What’s worse – industry fouling the SC Lowcountry, or too many people? | Opinion
It’s never over until it’s over, and it will never be over.
That’s a fair description of the fight to keep people from ruining the South Carolina Lowcountry.
Last month, we celebrated the greatest victory yet in preserving our lifeblood — the pristine waterways of the Port Royal Sound estuary.
The Town of Hilton Head Island unveiled an informational kiosk and mural telling of the historic time, circa 1970, when Gullah shrimpers joined forces with the island’s major developers and incensed citizens to stave off a petrochemical plant on the Colleton River that would have done unknown harm to the water and air.
But here’s the point.
It wasn’t over when BASF backed out of the deal that all the powers-that-be promoted and set up shop in an area of Louisiana now known as “Cancer Alley.”
Within a decade, Chicago Bridge and Iron wanted to build gigantic domes used in offshore oil drilling on the same Victoria Bluff site.
That too was fought, and that too never happened.
The die was cast. We would not be a place of industrial smokestacks but one of a real estate and tourism economy.
WE are the heavy industry. And there is no end in sight of the WE flooding the Lowcountry.
The question is whether WE are as toxic as the industry our forebears fought off so passionately.
It was addressed head-on at the ceremony last month to celebrate the new recognition of the Hilton Head Fishing Cooperative’s role in fighting off the BASF debacle.
State Sen. Tom Davis of Bluffton said, “We won it over 50 years ago, but we’re looking at a similar battle now.”
The battle is over development, now sprawling into rural Jasper County.
Clear-cutting is the new norm. And every tributary within the estuary carries a growing burden of processing all the runoff of humankind.
Think of the traffic congestion that clogs the intersection of U.S. 278 and S.C. 170 in Okatie. That is the same burden the industry of people is putting on the marshes and waterways.
“It’s changing who we are,” Davis said.
One of the leading voices in the fight against BASF and Chicago Bridge and Iron was the late Fred C. Hack.
He was in the original developers of Hilton Head, beginning in 1950.
He and his brother, Orion Hack, who may have been the heart and soul of the BASF fight, had a reverence for the environment and knew its every leaf and wing.
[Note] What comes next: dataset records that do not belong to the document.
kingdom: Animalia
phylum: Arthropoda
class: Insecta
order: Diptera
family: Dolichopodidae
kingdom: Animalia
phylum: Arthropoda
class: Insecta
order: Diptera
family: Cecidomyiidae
Fred Hack’s company planned and built neighborhoods on Hilton Head, including Port Royal and Shipyard, but he was convinced responsible development could be done in concert with nature and that the Lowcountry’s environment was its greatest blessing.
Hack warned time and again that we had only one chance to save the Port Royal Sound estuary because once it was ruined, it would be ruined forever.
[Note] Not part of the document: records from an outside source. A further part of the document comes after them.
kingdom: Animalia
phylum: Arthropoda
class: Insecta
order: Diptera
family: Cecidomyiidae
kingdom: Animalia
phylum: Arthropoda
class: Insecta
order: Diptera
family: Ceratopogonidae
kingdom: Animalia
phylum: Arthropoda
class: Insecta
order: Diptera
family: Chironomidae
He chided local elected officials and bureaucrats for selling our soul for a bowl of pottage.
He reminded us that the fight is never won, and that it is up to people to become activists for the environment. And to never give up.
Fred Hack wrote a series of newspaper op-eds in late 1977, when the CBI plant seemed so much a done deal that land had been cleared for it.
He was urgently rallying the troops, saying it’s never over. He said, “CBI’s contribution to blend into nature’s works will be large structures including a 22-story-tall crane that will be almost in front of the Mackays Creek bridge, impressive thoughtlessness for the natural landscape.”
And, in his final op-ed that was published two weeks before his untimely death at the age of 63, Fred Hack put an onus on readers that is as real in today’s fight as it was in his fight.
“We seem to have drifted into a state of contentment or an irresponsibly tranquil mood,” Hack wrote in The Island Packet. “Let somebody else do those required chores to keep our paradise in top shape, many seem to say.”
That too, then as now, is “impressive thoughtlessness for the natural landscape.”